Колльберг вынул блокнот, который дала ему Оса, и показал его Биргерссону.
— Это вам ни о чем не говорит? Почему он написал слово «Моррис»?
Лицо Биргерссона просветлело.
— Мы, наверное, разговаривали о машинах. У меня был «Моррис-8», знаете, большая модель. И наверное, в связи с чем-то вспомнили об этом.
— Ага. Когда вы что-то вспомните, позвоните мне. В любое время.
— Машина у меня была старая и неказистая. Зато как ходила! Моя… жена стыдилась ее. Говорила, что все имеют новые машины, а у нас такая рухлядь.
— Он заморгал глазами и умолк.
Колльберг быстро закончил разговор. Когда часовой увел убийцу, в комнату зашел молодой врач в белом халате.
— Ну как вам понравился Биргерссон? — спросил он. — Он производит приятное впечатление.
— Да, — сказал врач. — Он молодец. Единственное, что ему было надо, — это избавиться от той ведьмы, на которой он был женат.
Колльберг пристально посмотрел на него, спрятал бумаги и вышел.
Была суббота, половина двенадцатого ночи. Гюнвальд Ларссон замерз, хотя надел самое теплое пальто, меховую шапку и лыжные брюки и обул лыжные ботинки. Он стоял в подъезде дома на Тегнергатан, 53, так тихо, как только может стоять полицейский. Стоял здесь не случайно, и его трудно было бы заметить в темноте. Он простоял уже здесь четыре часа, и к тому же это был не первый вечер, а уже десятый или одиннадцатый.

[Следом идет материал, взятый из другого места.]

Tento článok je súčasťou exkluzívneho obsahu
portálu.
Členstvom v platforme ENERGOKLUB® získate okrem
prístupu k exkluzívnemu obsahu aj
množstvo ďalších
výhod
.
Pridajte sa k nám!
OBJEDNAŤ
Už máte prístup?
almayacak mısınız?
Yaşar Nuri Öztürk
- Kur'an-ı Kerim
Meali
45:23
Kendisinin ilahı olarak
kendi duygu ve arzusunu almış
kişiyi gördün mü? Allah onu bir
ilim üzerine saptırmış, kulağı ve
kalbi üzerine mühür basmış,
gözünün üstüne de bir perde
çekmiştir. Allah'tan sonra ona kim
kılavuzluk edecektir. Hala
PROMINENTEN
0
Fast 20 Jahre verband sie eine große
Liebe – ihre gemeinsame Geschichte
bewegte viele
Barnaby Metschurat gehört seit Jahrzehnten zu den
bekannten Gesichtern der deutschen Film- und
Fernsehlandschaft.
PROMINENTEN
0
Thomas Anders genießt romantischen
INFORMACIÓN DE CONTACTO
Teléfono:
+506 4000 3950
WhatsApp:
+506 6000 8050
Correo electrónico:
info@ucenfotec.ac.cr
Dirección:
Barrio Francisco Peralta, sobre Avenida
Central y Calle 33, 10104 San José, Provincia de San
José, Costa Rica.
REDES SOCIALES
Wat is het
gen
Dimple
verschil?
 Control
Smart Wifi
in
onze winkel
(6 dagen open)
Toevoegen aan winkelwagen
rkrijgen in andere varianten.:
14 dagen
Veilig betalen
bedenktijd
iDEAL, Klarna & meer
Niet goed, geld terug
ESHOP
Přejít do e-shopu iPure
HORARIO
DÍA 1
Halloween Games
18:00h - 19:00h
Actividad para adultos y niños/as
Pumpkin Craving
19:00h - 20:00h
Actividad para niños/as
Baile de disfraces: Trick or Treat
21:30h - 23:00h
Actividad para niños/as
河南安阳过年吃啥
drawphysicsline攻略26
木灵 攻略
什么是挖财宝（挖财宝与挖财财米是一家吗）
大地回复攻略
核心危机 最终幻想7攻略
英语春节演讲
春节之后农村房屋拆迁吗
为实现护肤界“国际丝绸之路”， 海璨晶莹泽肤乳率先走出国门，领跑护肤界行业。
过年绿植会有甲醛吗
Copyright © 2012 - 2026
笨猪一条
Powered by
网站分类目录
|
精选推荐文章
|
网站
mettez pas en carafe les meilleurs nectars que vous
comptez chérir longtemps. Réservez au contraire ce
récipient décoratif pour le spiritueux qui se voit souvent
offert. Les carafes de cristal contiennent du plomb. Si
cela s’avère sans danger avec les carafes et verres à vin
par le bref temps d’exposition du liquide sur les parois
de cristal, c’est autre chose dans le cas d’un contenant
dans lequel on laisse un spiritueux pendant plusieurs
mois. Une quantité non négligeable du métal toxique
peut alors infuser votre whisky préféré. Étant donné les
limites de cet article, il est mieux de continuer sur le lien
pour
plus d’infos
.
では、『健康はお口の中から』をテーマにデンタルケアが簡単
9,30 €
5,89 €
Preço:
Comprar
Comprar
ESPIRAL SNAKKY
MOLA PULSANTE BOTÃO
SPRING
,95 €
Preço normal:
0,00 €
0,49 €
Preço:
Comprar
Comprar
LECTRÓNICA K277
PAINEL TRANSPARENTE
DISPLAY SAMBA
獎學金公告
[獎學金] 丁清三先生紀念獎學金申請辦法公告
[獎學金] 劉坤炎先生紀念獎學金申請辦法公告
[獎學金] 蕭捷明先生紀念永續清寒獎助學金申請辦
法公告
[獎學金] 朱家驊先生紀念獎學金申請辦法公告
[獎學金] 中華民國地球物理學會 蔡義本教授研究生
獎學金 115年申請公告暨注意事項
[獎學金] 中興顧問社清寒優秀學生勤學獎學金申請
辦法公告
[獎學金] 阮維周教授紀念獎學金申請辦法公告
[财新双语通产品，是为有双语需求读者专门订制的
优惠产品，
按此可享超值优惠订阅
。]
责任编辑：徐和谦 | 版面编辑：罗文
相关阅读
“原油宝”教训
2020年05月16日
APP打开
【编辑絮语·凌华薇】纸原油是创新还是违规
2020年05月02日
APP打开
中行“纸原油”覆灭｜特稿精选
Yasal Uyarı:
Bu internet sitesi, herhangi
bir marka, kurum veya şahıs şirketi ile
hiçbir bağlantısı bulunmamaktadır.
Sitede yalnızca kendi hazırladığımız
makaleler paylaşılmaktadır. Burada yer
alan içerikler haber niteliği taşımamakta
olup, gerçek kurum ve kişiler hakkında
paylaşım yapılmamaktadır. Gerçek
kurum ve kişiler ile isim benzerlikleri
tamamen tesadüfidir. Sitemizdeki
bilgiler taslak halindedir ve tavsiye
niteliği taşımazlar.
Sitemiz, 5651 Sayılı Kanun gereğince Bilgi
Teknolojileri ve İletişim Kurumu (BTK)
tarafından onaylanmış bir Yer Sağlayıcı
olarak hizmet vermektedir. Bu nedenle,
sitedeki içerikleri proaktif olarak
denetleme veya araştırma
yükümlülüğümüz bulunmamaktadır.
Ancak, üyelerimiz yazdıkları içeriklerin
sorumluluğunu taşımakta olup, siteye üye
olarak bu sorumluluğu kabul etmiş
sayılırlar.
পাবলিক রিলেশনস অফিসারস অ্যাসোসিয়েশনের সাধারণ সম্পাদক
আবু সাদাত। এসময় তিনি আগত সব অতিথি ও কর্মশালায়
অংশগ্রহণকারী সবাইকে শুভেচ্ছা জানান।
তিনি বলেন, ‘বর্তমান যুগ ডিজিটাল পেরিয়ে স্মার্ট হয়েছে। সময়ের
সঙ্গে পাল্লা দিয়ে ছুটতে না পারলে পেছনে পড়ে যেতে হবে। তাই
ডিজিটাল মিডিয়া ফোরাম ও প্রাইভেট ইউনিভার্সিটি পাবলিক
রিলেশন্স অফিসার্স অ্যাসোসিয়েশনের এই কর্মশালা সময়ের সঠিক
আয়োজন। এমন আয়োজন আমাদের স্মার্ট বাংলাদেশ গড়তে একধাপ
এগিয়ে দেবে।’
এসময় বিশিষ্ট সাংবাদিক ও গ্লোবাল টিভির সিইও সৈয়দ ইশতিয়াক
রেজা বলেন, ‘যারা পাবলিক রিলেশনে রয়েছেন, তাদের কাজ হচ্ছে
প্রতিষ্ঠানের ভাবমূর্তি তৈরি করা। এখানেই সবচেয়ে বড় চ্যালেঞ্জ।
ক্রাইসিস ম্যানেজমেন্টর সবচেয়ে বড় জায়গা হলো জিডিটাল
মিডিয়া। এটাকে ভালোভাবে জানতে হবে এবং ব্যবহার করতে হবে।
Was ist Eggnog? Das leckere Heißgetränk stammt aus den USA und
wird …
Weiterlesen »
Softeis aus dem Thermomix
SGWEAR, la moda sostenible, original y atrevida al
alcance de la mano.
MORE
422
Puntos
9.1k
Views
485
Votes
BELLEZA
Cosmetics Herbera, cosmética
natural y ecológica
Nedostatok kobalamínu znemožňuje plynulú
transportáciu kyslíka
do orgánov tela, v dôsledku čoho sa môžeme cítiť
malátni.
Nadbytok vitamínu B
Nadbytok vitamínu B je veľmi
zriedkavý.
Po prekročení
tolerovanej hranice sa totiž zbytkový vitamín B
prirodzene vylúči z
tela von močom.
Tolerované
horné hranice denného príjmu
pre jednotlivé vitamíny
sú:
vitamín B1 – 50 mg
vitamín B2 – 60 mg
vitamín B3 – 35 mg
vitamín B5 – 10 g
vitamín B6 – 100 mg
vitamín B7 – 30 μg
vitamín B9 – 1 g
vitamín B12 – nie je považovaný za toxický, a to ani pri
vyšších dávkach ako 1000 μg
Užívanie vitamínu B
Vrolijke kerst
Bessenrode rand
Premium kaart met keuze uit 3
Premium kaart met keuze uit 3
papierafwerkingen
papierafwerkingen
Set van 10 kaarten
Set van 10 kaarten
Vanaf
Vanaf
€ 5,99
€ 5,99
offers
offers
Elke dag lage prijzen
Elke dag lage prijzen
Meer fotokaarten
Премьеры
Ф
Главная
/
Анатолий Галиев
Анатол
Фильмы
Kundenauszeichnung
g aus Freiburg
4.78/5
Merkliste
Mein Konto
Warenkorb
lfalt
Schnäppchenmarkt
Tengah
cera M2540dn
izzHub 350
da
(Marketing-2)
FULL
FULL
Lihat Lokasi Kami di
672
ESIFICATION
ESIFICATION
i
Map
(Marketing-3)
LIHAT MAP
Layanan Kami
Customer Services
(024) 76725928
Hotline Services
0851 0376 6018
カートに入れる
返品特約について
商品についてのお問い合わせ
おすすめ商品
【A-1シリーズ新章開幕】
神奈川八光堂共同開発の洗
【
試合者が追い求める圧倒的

Он уже хотел возвращаться домой, когда погаснет свет в тех окнах, за которыми он наблюдал. В конце концов, он ничего интересного и не ожидал. Однако за четверть часа до двенадцати перед домом с противоположной стороны остановился серый «мерседес» с иностранным номером. Из него вышел какой-то человек, открыл багажник и взял чемоданчик. Затем перешел тротуар, отпер ворота и исчез во дворе. Через две минуты вспыхнул свет за спущенными шторами в двух комнатах на первом этаже.